Crónicas de um HipHopcondríaco #12: A maldição laranja

Publicado a: 26/09/2018

[TEXTO] Manuel Rodrigues [ILUSTRAÇÃO] Riça

Iniciou-se em 1959 (apesar de existirem documentos que apontam para 1955) e só findou a 30 de Abril de 1975, quase 20 anos depois. A guerra do Vietname é um dos episódios mais sangrentos da história da humanidade e, por conseguinte, um dos que mais mazelas deixou na sociedade em geral. Até aos dias de hoje, não foi possível determinar um número certo de mortos no confronto, cujo palco se estendeu também ao Camboja e a Laos, no entanto, e apesar dos valores diferirem de estudo para estudo, estima-se que tenham sucumbido entre 1,4 e 3,5 milhões de pessoas, das quase 600 mil vítimas de democídio.

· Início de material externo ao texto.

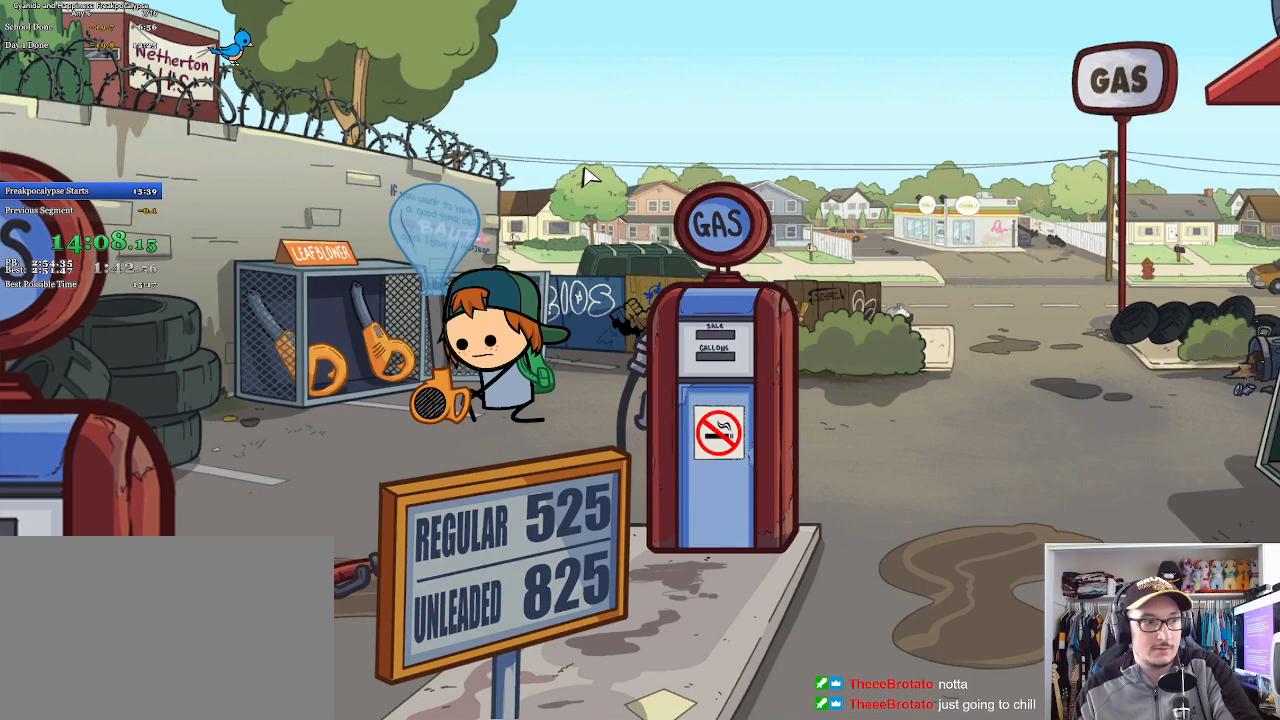
{"keys": [], "mouse": [], "events": []}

A Guerra do Vietname esteve envolva em bastante polémica. Não apenas derivada à chacina de inúmeros militares e civis, mas também devido ao uso de armas químicas, como o Napalm, um letífero conjunto de líquidos inflamáveis, e, claro, o tão nefasto Agente Laranja, um casamento entre dois perigosos herbicidas que teve como principal objectivo desfolhar a floresta vietnamita. Cerca de 4,8 milhões de pessoas foram expostas ao Agente Laranja, responsável por malformações congénitas, cancros e problemas neurológicos ao longo de três gerações. Por ter sido intensamente acompanhada pela comunicação social, que levou até aos olhos do mundo os cenários de devastação e imagens quase em directo de confrontos e execuções, esta foi uma guerra mal aceite no seio da opinião pública, resultando em várias manifestações e pedidos de retirada das tropas norte-americanas do território asiático.

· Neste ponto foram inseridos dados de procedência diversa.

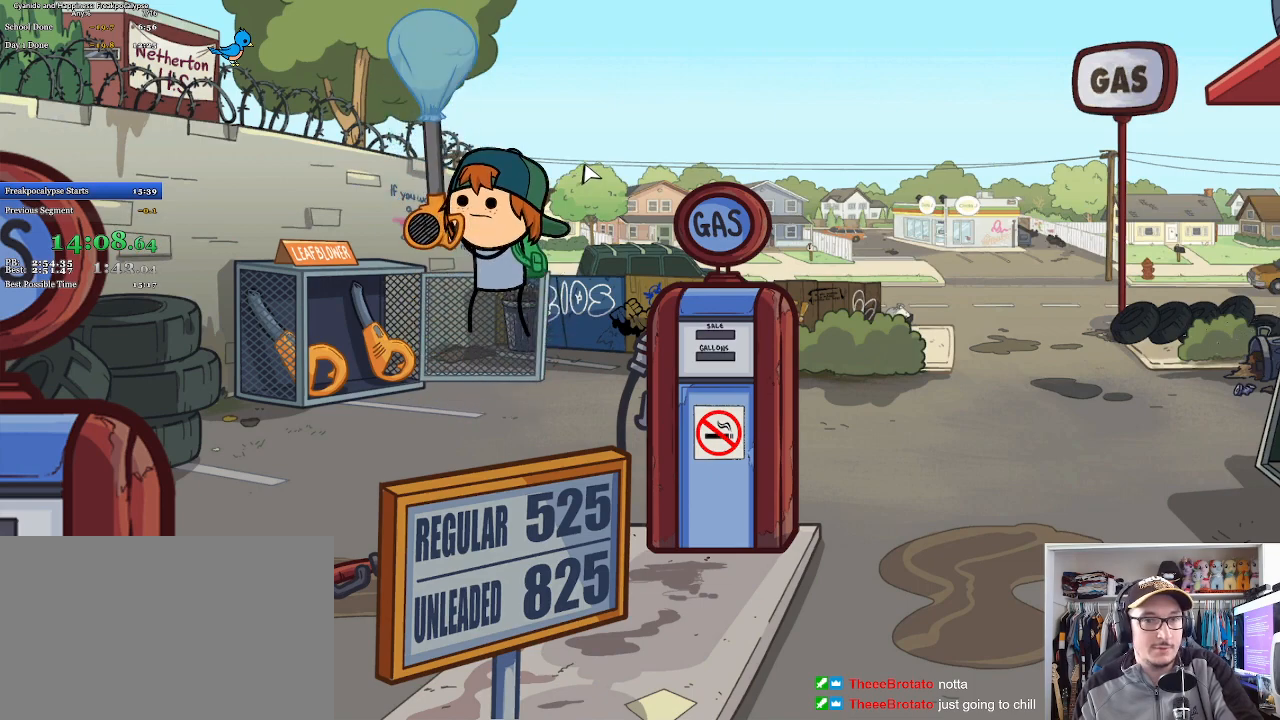
{"keys": [], "mouse": [], "events": []}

Mas o drama da guerra do Vietname não se ficou apenas pelo que aconteceu no terreno e estendeu-se às famílias dos soldados enviados pelos Estados Unidos para defender a facção sul, que tinha como principal missão derrubar o norte comunista. Em “Vietname”, o artista Jimmy Cliff explora o drama de uma mãe que espera pelo regresso do soldado que um dia embarcou numa viagem sem regresso marcado. “Orange Crush”, dos R.E.M, “Saigon Bride”, de Joan Baez, “Search and Destroy, dos The Stooges, “We Gotta Get Out of This Place”, dos The Animals, “What’s Going On”, de Marvin Gaye, e “Goodnight Saigon”, de Billy Joel, são outras canções que encontraram inspiração no confronto que carimbou irremediavelmente os anos 60 e 70.

De todas as músicas sobre a Guerra do Vietname que ouvi até hoje, houve uma que me marcou particularmente: “Uncommon Valor: a Vietnam Story”, dos Jedi Mind Tricks, colectivo de hip hop da Filadélfia, Pensilvânia, constituído pelo rapper Vinnie Paz e pelo produtor Stoupe the Enemy of Mandkind – o grupo chegou a integrar um terceiro membro, Jus Allah (1998-2001, 2006-2013), e conta ainda, desde 1997, com a ajuda de DJ Kwestion, nos gira-discos. Tornado público em 2006, como parte do álbum Servants in Heaven, Kings in Hell, “Uncommon Valor: a Vietnam Story” é um intenso e envolvente storytelling que mergulha a fundo no drama da também conhecida como Guerra de Resistência Contra a América.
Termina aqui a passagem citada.